她尚記得,她喝了一杯她大伯遞過來的酒,然後就發現自己中招了。
沒有自控能力的她,眼睜睜地看著大伯安排的仆人將她引到了同樣中了藥的顧荊休息的地方。
她逃不出去,隻能在意識消散之前洗去了她十幾年的掩飾,換回了女兒裝扮,以為隻要是女人,顧荊就不會對她下手。
畢竟坊間傳聞,顧荊是個性喜分桃的斷袖。
想來隻要她是個女人,顧荊看到了也就不會對她下手了。
可是,她怎麼也沒想到,千防萬防,卻沒防住她自己對顧荊下手啊。

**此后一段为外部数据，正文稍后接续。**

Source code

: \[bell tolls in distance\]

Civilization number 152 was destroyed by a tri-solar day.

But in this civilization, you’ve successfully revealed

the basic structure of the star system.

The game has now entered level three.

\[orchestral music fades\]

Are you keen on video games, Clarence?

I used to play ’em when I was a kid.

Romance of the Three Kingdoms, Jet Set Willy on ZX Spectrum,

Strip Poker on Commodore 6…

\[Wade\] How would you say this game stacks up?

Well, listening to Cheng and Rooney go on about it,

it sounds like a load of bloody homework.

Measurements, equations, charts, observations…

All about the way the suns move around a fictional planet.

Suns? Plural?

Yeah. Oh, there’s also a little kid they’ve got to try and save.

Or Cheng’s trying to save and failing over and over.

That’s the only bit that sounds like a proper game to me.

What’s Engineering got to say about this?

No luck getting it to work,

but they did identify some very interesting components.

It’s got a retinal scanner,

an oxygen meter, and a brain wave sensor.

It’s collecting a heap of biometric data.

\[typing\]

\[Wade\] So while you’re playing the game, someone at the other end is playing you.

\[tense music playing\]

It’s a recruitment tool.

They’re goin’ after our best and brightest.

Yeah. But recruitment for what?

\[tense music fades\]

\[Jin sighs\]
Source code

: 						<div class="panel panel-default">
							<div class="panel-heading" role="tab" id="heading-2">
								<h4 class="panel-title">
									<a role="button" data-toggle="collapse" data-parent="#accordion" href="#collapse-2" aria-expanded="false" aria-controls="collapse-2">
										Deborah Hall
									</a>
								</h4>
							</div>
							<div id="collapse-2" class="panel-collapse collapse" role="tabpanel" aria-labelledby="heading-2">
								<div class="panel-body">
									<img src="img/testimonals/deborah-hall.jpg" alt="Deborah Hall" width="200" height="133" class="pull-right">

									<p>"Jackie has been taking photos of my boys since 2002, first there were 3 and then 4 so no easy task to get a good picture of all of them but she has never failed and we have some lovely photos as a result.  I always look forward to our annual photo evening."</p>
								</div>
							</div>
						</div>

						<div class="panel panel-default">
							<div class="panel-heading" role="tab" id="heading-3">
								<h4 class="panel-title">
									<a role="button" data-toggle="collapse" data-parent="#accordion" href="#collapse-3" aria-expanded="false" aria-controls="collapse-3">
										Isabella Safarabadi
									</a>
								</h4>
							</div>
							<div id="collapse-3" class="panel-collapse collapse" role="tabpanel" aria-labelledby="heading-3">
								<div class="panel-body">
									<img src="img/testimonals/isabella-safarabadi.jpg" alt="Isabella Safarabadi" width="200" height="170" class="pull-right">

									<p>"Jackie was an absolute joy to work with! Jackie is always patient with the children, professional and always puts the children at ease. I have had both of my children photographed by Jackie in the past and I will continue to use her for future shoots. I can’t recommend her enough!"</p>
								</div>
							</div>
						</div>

真真是喝酒害死個人。
這顧荊可是縣太爺啊,若是被他知道自己人給,不好,不好,不管怎麼想,柳源都覺得自己要死。
不行,柳源立馬想到,她大伯既然如此設計她,肯定還會有後續。
今日可是她接任柳家當家人的大好日子,縣裡所有有頭有臉的人都在,若是在這樣的情況下,她被爆出跟傳聞斷袖的縣太爺有一腿,那想必,柳家當家人的身份會離她遠去。

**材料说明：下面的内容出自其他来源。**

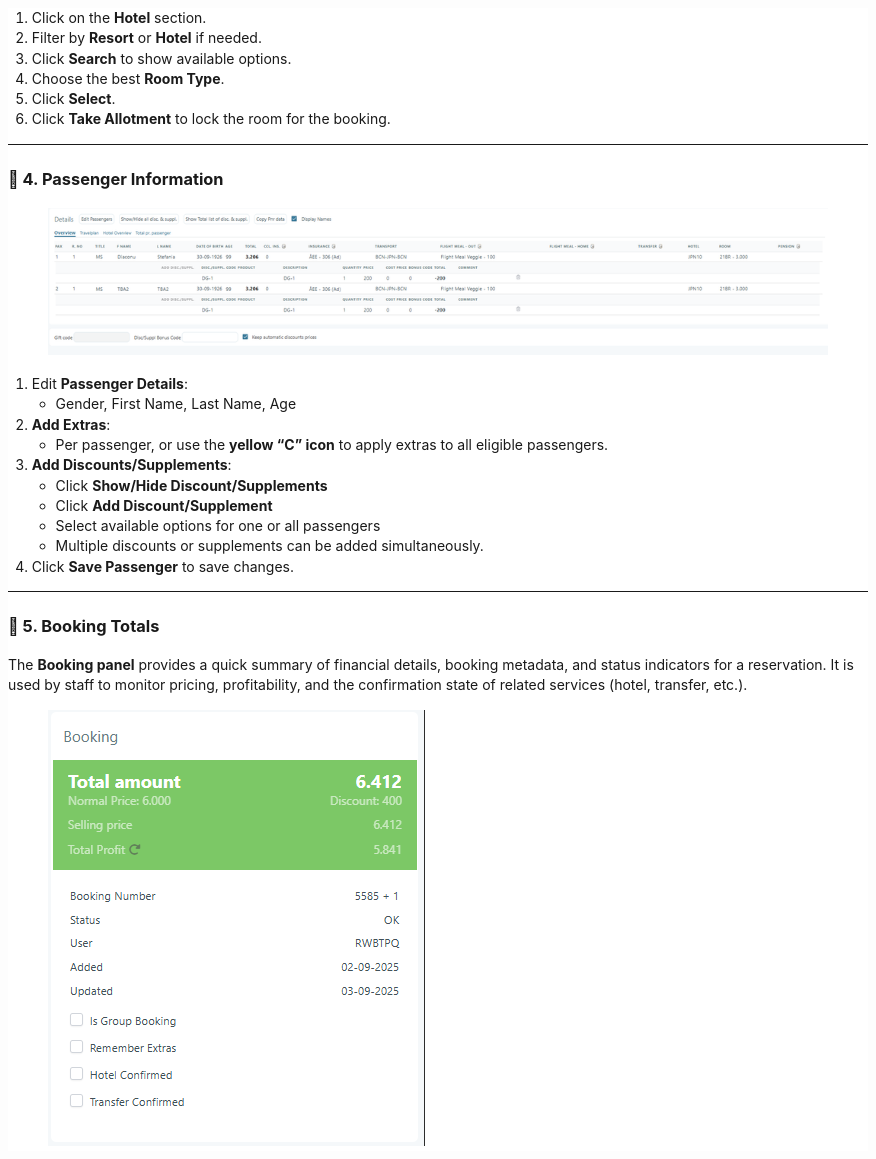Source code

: 1. Click on the **Hotel** section.
2. Filter by **Resort** or **Hotel** if needed.
3. Click **Search** to show available options.
4. Choose the best **Room Type**.
5. Click **Select**.
6. Click **Take Allotment** to lock the room for the booking.

***

### 🔹 4. Passenger Information

<figure><img src="../../../.gitbook/assets/image (3) (1) (1) (1) (1) (1) (1) (1) (1) (2) (1) (1) (1) (1) (1) (1) (1).png" alt=""><figcaption></figcaption></figure>

1. Edit **Passenger Details**:
   * Gender, First Name, Last Name, Age
2. **Add Extras**:
   * Per passenger, or use the **yellow “C” icon** to apply extras to all eligible passengers.
3. **Add Discounts/Supplements**:
   * Click **Show/Hide Discount/Supplements**
   * Click **Add Discount/Supplement**
   * Select available options for one or all passengers
   * Multiple discounts or supplements can be added simultaneously.
4. Click **Save Passenger** to save changes.

***

### 🔹 5.  Booking Totals

The **Booking panel** provides a quick summary of financial details, booking metadata, and status indicators for a reservation. It is used by staff to monitor pricing, profitability, and the confirmation state of related services (hotel, transfer, etc.).

<figure><img src="../../../.gitbook/assets/image (5) (1) (1) (1) (1) (2) (1) (1) (1) (1).png" alt=""><figcaption></figcaption></figure>
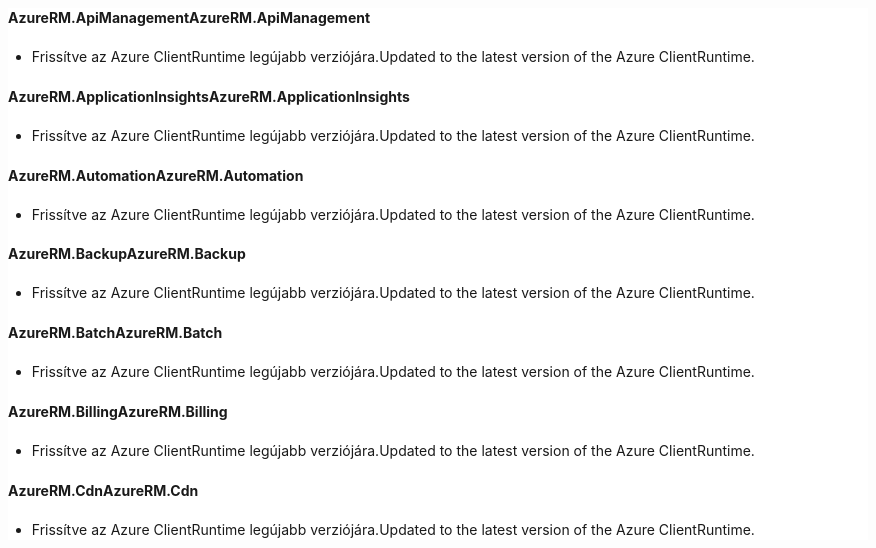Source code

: #### <a name="azurermapimanagement"></a><span data-ttu-id="de67b-352">AzureRM.ApiManagement</span><span class="sxs-lookup"><span data-stu-id="de67b-352">AzureRM.ApiManagement</span></span>
* <span data-ttu-id="de67b-353">Frissítve az Azure ClientRuntime legújabb verziójára.</span><span class="sxs-lookup"><span data-stu-id="de67b-353">Updated to the latest version of the Azure ClientRuntime.</span></span>

#### <a name="azurermapplicationinsights"></a><span data-ttu-id="de67b-354">AzureRM.ApplicationInsights</span><span class="sxs-lookup"><span data-stu-id="de67b-354">AzureRM.ApplicationInsights</span></span>
* <span data-ttu-id="de67b-355">Frissítve az Azure ClientRuntime legújabb verziójára.</span><span class="sxs-lookup"><span data-stu-id="de67b-355">Updated to the latest version of the Azure ClientRuntime.</span></span>

#### <a name="azurermautomation"></a><span data-ttu-id="de67b-356">AzureRM.Automation</span><span class="sxs-lookup"><span data-stu-id="de67b-356">AzureRM.Automation</span></span>
* <span data-ttu-id="de67b-357">Frissítve az Azure ClientRuntime legújabb verziójára.</span><span class="sxs-lookup"><span data-stu-id="de67b-357">Updated to the latest version of the Azure ClientRuntime.</span></span>

#### <a name="azurermbackup"></a><span data-ttu-id="de67b-358">AzureRM.Backup</span><span class="sxs-lookup"><span data-stu-id="de67b-358">AzureRM.Backup</span></span>
* <span data-ttu-id="de67b-359">Frissítve az Azure ClientRuntime legújabb verziójára.</span><span class="sxs-lookup"><span data-stu-id="de67b-359">Updated to the latest version of the Azure ClientRuntime.</span></span>

#### <a name="azurermbatch"></a><span data-ttu-id="de67b-360">AzureRM.Batch</span><span class="sxs-lookup"><span data-stu-id="de67b-360">AzureRM.Batch</span></span>
* <span data-ttu-id="de67b-361">Frissítve az Azure ClientRuntime legújabb verziójára.</span><span class="sxs-lookup"><span data-stu-id="de67b-361">Updated to the latest version of the Azure ClientRuntime.</span></span>

#### <a name="azurermbilling"></a><span data-ttu-id="de67b-362">AzureRM.Billing</span><span class="sxs-lookup"><span data-stu-id="de67b-362">AzureRM.Billing</span></span>
* <span data-ttu-id="de67b-363">Frissítve az Azure ClientRuntime legújabb verziójára.</span><span class="sxs-lookup"><span data-stu-id="de67b-363">Updated to the latest version of the Azure ClientRuntime.</span></span>

#### <a name="azurermcdn"></a><span data-ttu-id="de67b-364">AzureRM.Cdn</span><span class="sxs-lookup"><span data-stu-id="de67b-364">AzureRM.Cdn</span></span>
* <span data-ttu-id="de67b-365">Frissítve az Azure ClientRuntime legújabb verziójára.</span><span class="sxs-lookup"><span data-stu-id="de67b-365">Updated to the latest version of the Azure ClientRuntime.</span></span>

這樣一來,她從小就裝作男人,以一個男人的身份活在這個世界上又有什麼意義?
她立馬將自己收拾好,又將床上的痕跡全部清除乾淨。在為顧荊穿戴好了衣物之後,她才想著法子要逃出去。
她是不可能坐以待斃,等著她大伯帶人來捉奸的。
她推了推門,理所當然的門從外麵被鎖死了。柳源又不死心的去看了看窗戶。
當然,窗戶也打不開。
柳源深呼了一口氣,運了運周身的氣勢。
“嘭!”柳源就已經一腳將窗台踹了開來,剛好留出了夠她一人出去的口子。
柳源剛探出頭,想要爬出去,又將頭縮了回來。看了一眼被她整理妥當,現在正躺在床上安睡的顧荊,心中默念,看在她強了他的份子上,她能做的也就隻有這麼多了。他這樣睡了,也不會有人知道,在他的身上發生了什麼。